Dafür wird es in einen schmalen hohen Tank gepumpt, der mit Wasserdampf erhitzt wird. Über einen Schlauch fließt der reine Alkohol in den nächsten Tank. Der Alkoholgehalt beträgt jetzt etwa 98%, doch es sind noch Fuselstoffe enthalten. Der Rum besteht aus „Head“, „Body“ und „Tail“, trinken will man nur den Zweiten. Wie hoch die Ausbeute ist, hängt von der Qualität und dem Zuckergehalt der Molasse ab. Da die Raffinerien die A-Qualität für die Zuckergewinnung nutzen, wird hier B- und C-Qualität für die Rumherstellung verwendet.
Der Head, der leichter ist als „Body“ und „Tail“, lagert sich im oberen Teil des Tanks ab. So kann man die unteren beiden Teile in den nächsten Tank leiten, wo wiederum der „Body“ leichter ist als der „Tail“ und durch Überlaufen in den für die Produktion bestimmten Tank geleitet werden kann. Diese Rohmasse wird für die Produktion aller neun hier produzierten Sorten verwendet. Doch die Rezepte sind ein Familiengeheimnis, nicht einmal die Mitarbeiter kennen sie. So wird die Herstellung des Kokosnuss-Rums auch für mich ein Mysterium bleiben.
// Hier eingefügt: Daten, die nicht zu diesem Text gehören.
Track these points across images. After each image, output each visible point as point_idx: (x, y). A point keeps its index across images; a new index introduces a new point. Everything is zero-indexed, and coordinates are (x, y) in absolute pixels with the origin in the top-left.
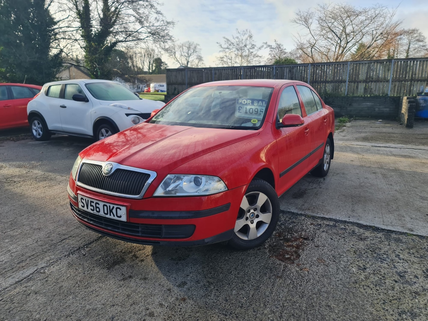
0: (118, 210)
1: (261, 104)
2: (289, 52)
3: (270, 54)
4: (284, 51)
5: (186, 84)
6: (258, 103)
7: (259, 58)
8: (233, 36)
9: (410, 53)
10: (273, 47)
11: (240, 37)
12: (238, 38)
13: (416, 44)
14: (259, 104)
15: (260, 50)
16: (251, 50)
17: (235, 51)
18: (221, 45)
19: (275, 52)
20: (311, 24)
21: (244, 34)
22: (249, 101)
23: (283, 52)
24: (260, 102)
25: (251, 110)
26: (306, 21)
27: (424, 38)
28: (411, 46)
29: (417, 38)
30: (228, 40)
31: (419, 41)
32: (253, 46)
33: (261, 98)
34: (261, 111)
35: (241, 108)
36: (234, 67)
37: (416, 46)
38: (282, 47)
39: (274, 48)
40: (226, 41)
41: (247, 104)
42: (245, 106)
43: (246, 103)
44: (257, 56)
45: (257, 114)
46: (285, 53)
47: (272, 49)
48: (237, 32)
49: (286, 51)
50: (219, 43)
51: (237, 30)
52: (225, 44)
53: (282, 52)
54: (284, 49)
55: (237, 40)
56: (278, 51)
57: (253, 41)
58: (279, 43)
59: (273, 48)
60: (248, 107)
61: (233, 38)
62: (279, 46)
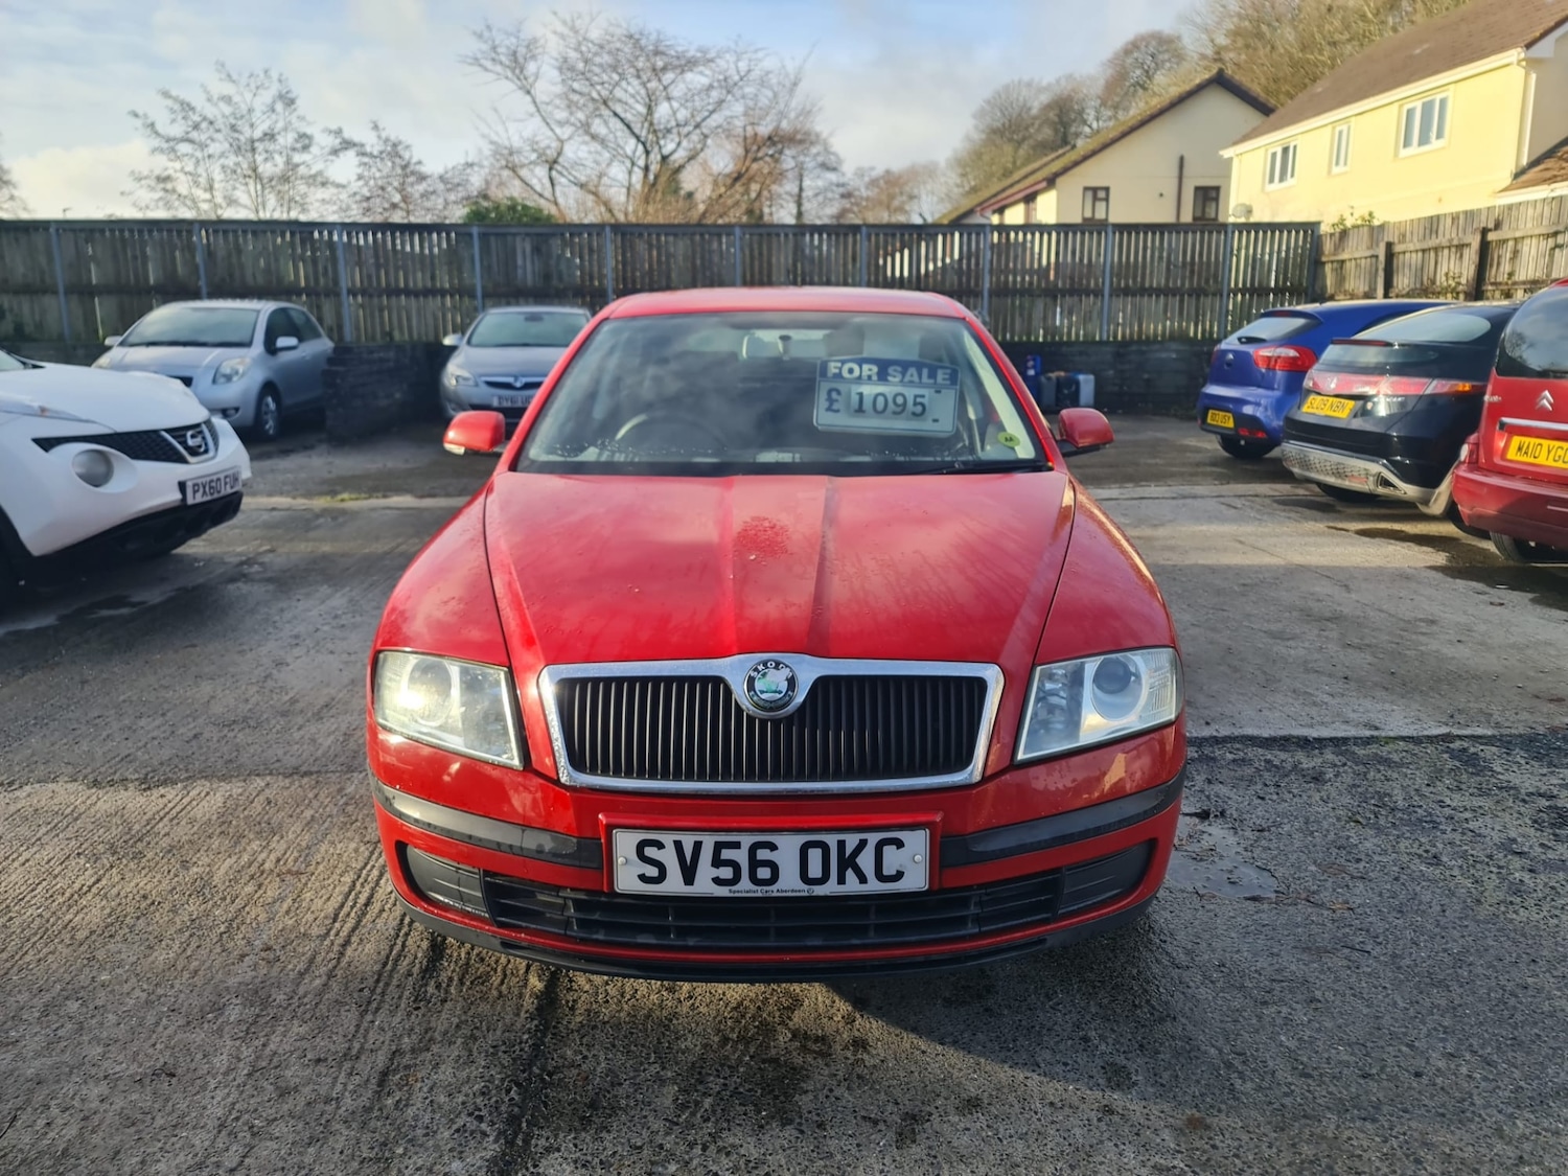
0: (889, 851)
1: (916, 379)
2: (436, 176)
3: (360, 177)
4: (418, 168)
5: (61, 290)
6: (904, 374)
7: (333, 190)
8: (207, 92)
9: (806, 206)
10: (368, 149)
11: (236, 99)
12: (227, 99)
13: (818, 177)
14: (907, 378)
15: (333, 158)
16: (297, 158)
17: (222, 155)
18: (152, 125)
19: (379, 170)
20: (535, 81)
21: (257, 88)
22: (870, 369)
23: (413, 173)
24: (912, 371)
25: (881, 400)
26: (518, 65)
27: (840, 161)
28: (807, 183)
29: (820, 159)
30: (187, 107)
31: (825, 167)
32: (305, 142)
33: (914, 356)
34: (915, 404)
35: (839, 393)
36: (221, 221)
37: (820, 183)
38: (406, 155)
39: (375, 153)
40: (177, 107)
41: (860, 377)
42: (856, 389)
43: (857, 373)
44: (324, 184)
45: (903, 415)
46: (422, 178)
47: (366, 160)
48: (223, 76)
49: (425, 169)
50: (141, 113)
51: (223, 65)
52: (173, 121)
53: (409, 172)
54: (414, 160)
55: (227, 110)
56: (393, 168)
57: (301, 118)
58: (393, 138)
59: (371, 156)
60: (869, 390)
61: (209, 100)
62: (394, 150)
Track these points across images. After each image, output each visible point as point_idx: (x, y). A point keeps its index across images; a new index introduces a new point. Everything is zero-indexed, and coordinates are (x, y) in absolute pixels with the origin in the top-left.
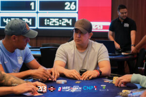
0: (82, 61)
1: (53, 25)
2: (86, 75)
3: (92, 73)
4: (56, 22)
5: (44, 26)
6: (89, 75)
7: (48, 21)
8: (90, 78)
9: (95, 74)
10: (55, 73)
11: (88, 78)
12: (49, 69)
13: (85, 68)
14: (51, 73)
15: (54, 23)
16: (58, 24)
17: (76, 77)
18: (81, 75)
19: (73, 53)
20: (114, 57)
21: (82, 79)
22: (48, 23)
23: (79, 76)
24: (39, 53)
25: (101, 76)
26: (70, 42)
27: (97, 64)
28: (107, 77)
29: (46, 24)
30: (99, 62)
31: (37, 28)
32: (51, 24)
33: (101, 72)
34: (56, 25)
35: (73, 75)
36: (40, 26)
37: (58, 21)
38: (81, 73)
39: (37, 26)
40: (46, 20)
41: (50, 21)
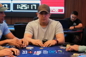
0: (44, 34)
1: (23, 9)
2: (47, 44)
3: (51, 42)
4: (25, 7)
5: (17, 9)
6: (50, 43)
7: (19, 6)
8: (50, 45)
9: (54, 42)
10: (25, 41)
11: (49, 45)
12: (21, 39)
13: (46, 39)
14: (22, 42)
15: (24, 8)
16: (26, 8)
17: (40, 44)
18: (43, 43)
19: (37, 28)
20: (66, 31)
21: (44, 46)
22: (19, 8)
23: (42, 44)
24: (13, 29)
25: (58, 44)
26: (35, 21)
27: (55, 36)
28: (62, 45)
29: (18, 8)
30: (56, 34)
31: (12, 11)
32: (21, 8)
33: (58, 41)
34: (25, 9)
35: (38, 43)
36: (14, 9)
37: (27, 6)
38: (44, 42)
39: (12, 9)
40: (18, 5)
41: (21, 6)
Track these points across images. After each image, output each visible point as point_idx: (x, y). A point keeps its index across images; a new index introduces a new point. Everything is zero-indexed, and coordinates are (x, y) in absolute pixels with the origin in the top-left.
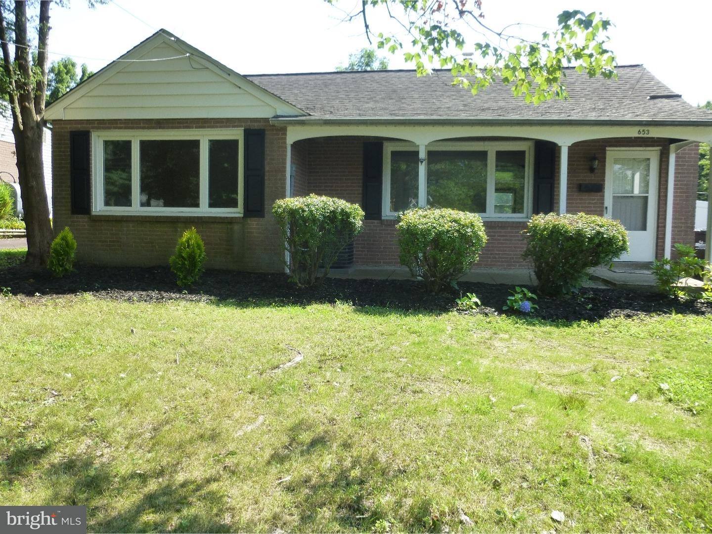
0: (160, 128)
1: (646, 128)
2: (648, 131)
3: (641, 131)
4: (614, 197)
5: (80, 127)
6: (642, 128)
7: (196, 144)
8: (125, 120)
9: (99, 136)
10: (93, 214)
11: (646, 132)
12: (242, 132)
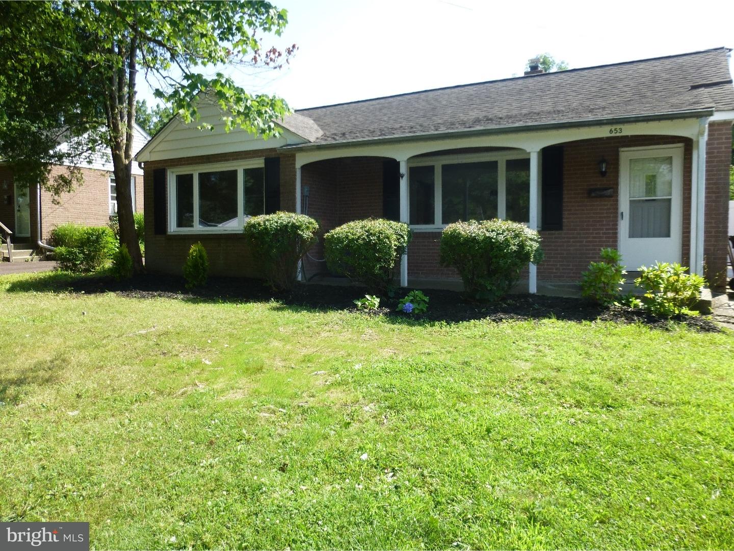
0: (210, 162)
1: (618, 127)
2: (621, 129)
3: (613, 130)
4: (630, 201)
5: (160, 166)
6: (613, 128)
7: (234, 173)
8: (187, 157)
9: (173, 172)
10: (169, 233)
11: (619, 131)
12: (263, 161)
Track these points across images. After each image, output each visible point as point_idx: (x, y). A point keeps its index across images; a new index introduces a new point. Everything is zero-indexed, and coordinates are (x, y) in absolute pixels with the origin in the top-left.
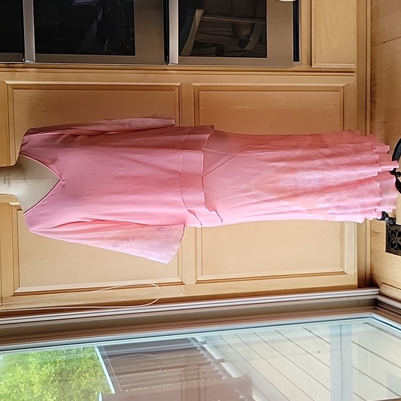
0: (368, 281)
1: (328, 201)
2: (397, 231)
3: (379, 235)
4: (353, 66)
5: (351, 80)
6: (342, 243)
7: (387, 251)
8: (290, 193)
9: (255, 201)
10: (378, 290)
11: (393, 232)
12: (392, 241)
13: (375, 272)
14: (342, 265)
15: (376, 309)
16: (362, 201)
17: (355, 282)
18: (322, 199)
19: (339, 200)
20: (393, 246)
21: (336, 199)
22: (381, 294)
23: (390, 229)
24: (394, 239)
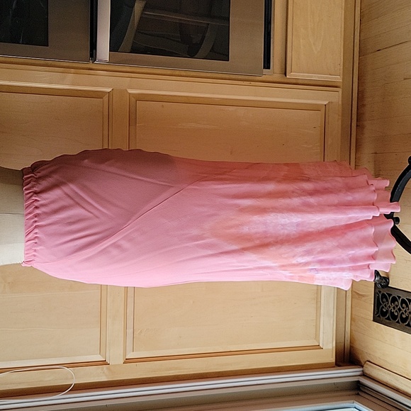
0: (347, 356)
1: (308, 253)
2: (390, 295)
3: (363, 298)
4: (338, 79)
5: (335, 97)
6: (318, 308)
7: (374, 321)
8: (258, 242)
9: (210, 252)
10: (361, 369)
11: (384, 296)
12: (383, 307)
13: (357, 345)
14: (317, 336)
15: (358, 394)
16: (351, 252)
17: (332, 359)
18: (300, 250)
19: (323, 252)
20: (384, 314)
21: (319, 250)
22: (364, 375)
23: (380, 292)
24: (385, 305)
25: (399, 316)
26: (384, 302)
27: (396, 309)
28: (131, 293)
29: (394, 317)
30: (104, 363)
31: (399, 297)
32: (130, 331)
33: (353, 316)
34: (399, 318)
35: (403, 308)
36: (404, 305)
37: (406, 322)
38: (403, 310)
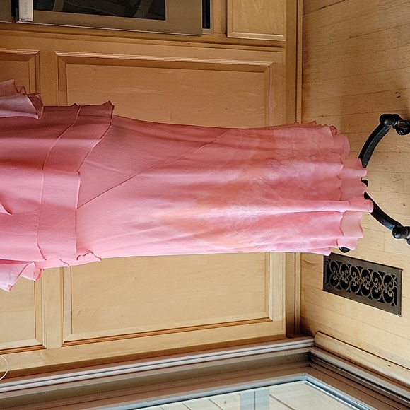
0: (298, 327)
2: (340, 263)
3: (314, 267)
4: (281, 38)
5: (280, 57)
6: (267, 280)
7: (324, 290)
9: (158, 240)
10: (312, 340)
11: (333, 264)
12: (333, 276)
13: (307, 316)
14: (266, 309)
15: (310, 366)
17: (282, 331)
20: (334, 283)
22: (315, 346)
23: (330, 260)
24: (335, 274)
25: (350, 284)
26: (333, 271)
27: (347, 277)
28: (67, 273)
29: (345, 286)
30: (41, 347)
31: (349, 265)
32: (68, 312)
33: (303, 286)
34: (349, 287)
35: (354, 276)
36: (354, 273)
37: (356, 291)
38: (354, 279)
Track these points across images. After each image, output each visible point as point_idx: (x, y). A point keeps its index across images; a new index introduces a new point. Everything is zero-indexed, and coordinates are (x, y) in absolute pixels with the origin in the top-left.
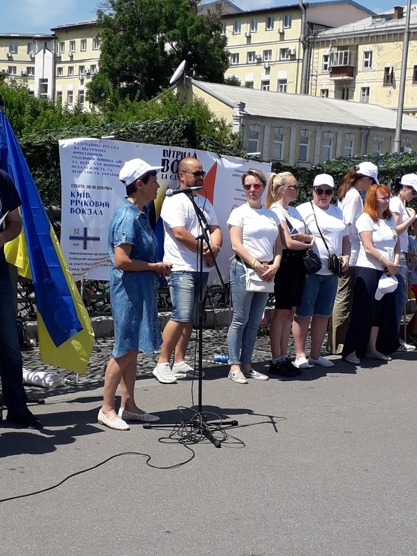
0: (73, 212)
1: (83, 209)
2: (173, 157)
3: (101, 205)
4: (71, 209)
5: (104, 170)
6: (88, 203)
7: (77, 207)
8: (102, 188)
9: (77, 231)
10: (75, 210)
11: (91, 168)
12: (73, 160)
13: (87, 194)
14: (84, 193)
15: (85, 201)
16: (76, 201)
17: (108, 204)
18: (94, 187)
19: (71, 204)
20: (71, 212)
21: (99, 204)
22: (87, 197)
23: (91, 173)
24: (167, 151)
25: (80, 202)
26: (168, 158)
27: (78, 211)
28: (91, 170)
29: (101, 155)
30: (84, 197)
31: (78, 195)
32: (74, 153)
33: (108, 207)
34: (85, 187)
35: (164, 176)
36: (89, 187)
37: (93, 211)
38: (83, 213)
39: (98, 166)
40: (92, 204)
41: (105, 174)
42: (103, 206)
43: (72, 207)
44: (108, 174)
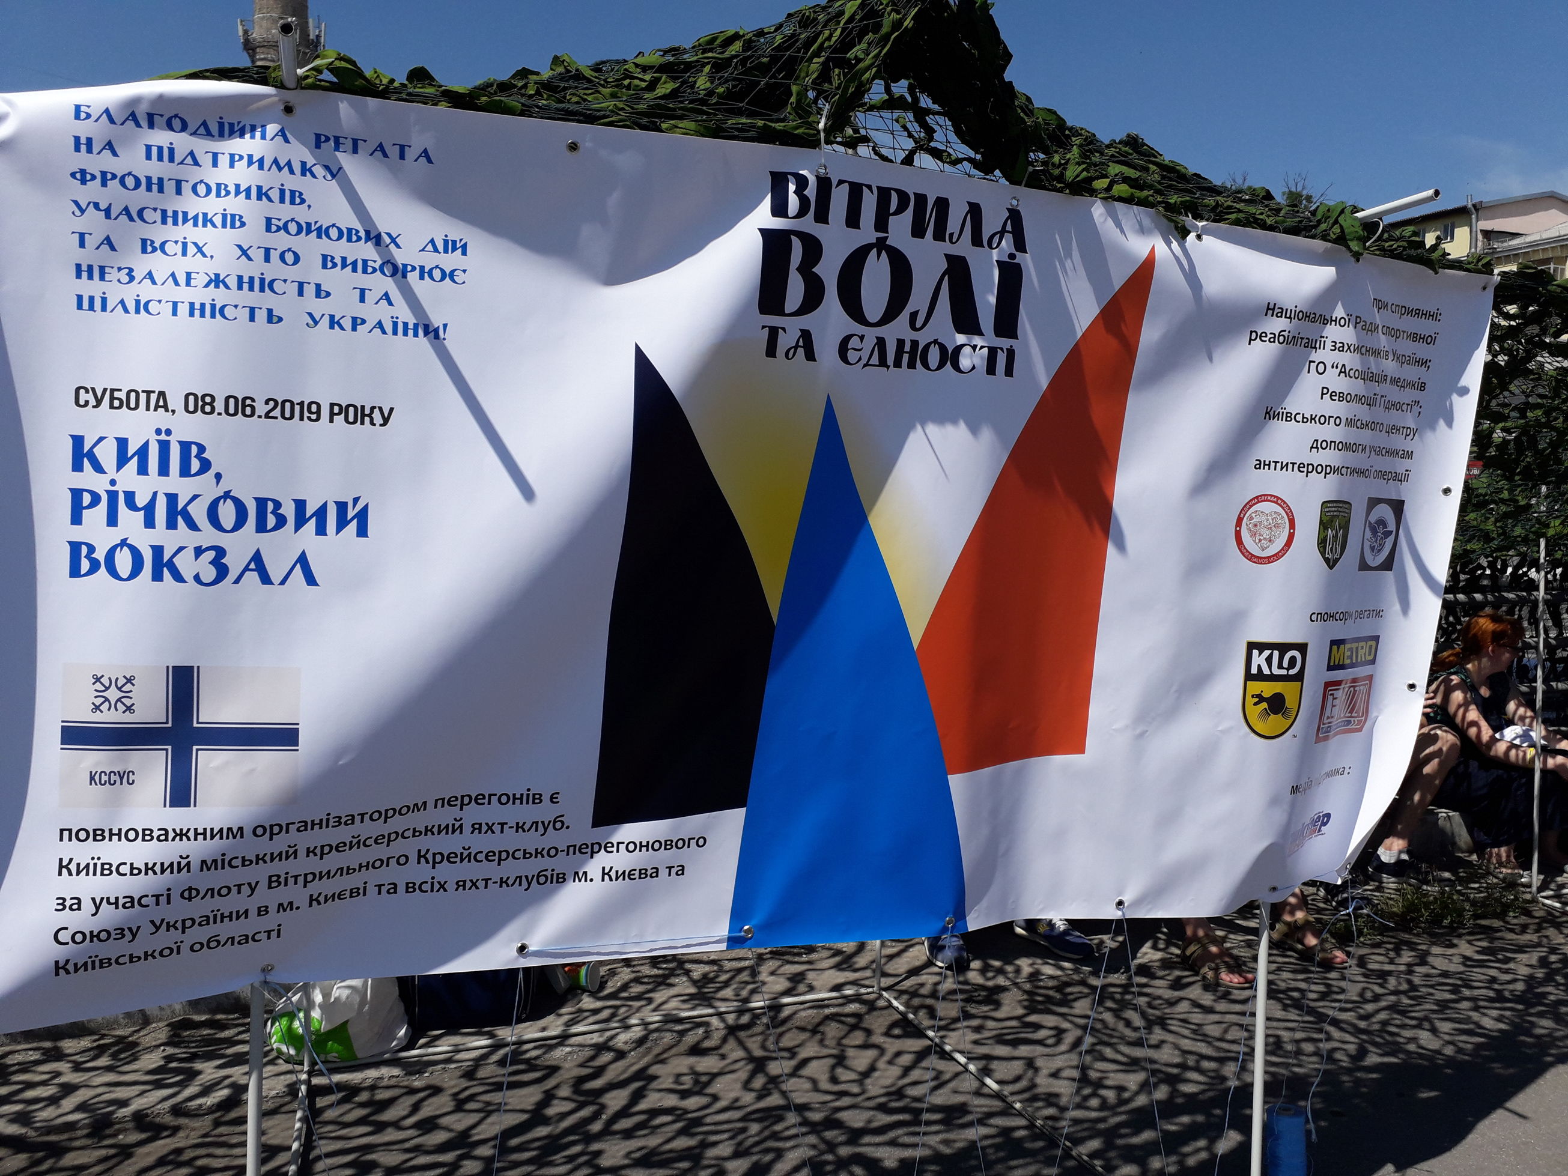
0: (85, 565)
3: (301, 521)
4: (75, 547)
5: (320, 292)
6: (199, 512)
8: (310, 411)
9: (113, 694)
11: (217, 281)
12: (81, 224)
13: (185, 446)
14: (164, 447)
16: (113, 496)
17: (362, 517)
19: (76, 519)
20: (75, 572)
21: (289, 510)
22: (185, 472)
23: (218, 311)
24: (802, 183)
25: (141, 501)
26: (808, 224)
27: (124, 562)
28: (220, 296)
29: (296, 198)
30: (164, 471)
32: (83, 177)
33: (362, 532)
34: (175, 401)
35: (785, 341)
36: (201, 404)
38: (157, 576)
39: (274, 270)
40: (227, 513)
41: (333, 322)
42: (321, 530)
43: (78, 534)
44: (356, 323)
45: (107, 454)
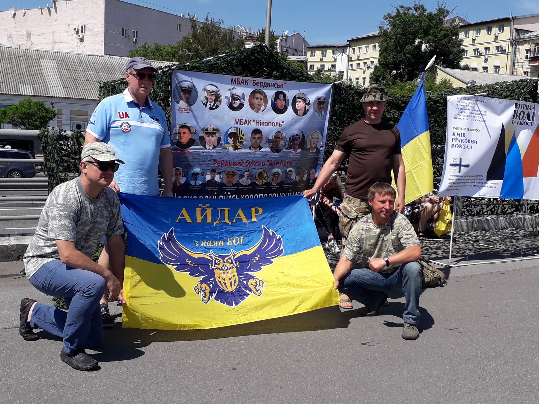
0: (453, 146)
1: (460, 145)
2: (521, 109)
3: (471, 142)
4: (452, 144)
5: (475, 117)
6: (464, 141)
7: (456, 143)
8: (473, 130)
9: (455, 160)
10: (454, 145)
11: (468, 116)
12: (456, 110)
13: (463, 134)
14: (462, 134)
15: (462, 139)
16: (456, 139)
17: (477, 142)
18: (468, 129)
19: (452, 141)
20: (452, 147)
21: (470, 141)
22: (463, 136)
23: (467, 119)
24: (518, 104)
25: (459, 140)
26: (518, 109)
27: (457, 146)
28: (468, 118)
29: (474, 107)
30: (461, 136)
31: (457, 135)
32: (457, 105)
33: (476, 144)
34: (463, 129)
35: (514, 122)
36: (465, 129)
37: (466, 146)
38: (460, 148)
39: (472, 115)
40: (466, 141)
41: (476, 120)
42: (473, 143)
43: (453, 143)
44: (478, 120)
45: (456, 134)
Heute wird der klassische Rum abgefüllt, er hat eine goldene Farbe und Augenzeugen (oder sollte ich sagen „Mundzeugen“?) zufolge ist er ziemlich lecker. Die Abfüllung erfolgt fast automatisch, die Flaschen werden gespült, die Verschlusskappen aufgesetzt und dann festgedrückt, dann folgt die Etikettierung. Zum Schluss noch einmal eine visueller Test, bevor die Flaschen im Karton landen.
Zum Abschied gibt es noch einen Kalender und eine ganze Flasche des leckeren Gesöffs – vielen Dank!!!!
So ausgestattet mache ich mich auf den Weg zur Ruine, die sich nur ein paar Meter von der Fabrik entfernt befindet. Auf dem Weg dorthin treffe ich zwei junge Männer zu Pferde auf dem Weg zur Arbeit. Was für ein Leben! Die Ruine teile ich mir mit einem Leguanpärchen, das jedesmal panisch verschwindet, sobald ich mich mit dem Fotoapparat nähere.
Der Rückweg entpuppt sich als nicht ganz so einfach, an mehreren Stellen habe ich mich versichert, dass der Bus in die Gegenrichtung um 11 Uhr die Fabrik passiert, also stelle ich mich – typisch deutsch – gegen halb elf an die Straße. Doch es passiert nichts, die Mittagssonne brennt erbarmungslos auf mich herab und gegen zwölf ist auch das letzte bisschen Schatten verschwunden. Da bin ich froh über die alternative Nutzung des Kalenders als Sonnensegel. Zum Glück erscheinen bald darauf ein paar Fabrikmitarbeiter auf dem Weg in die Mittagspause, die mich das Stück in die Stadt im Auto mitnehmen.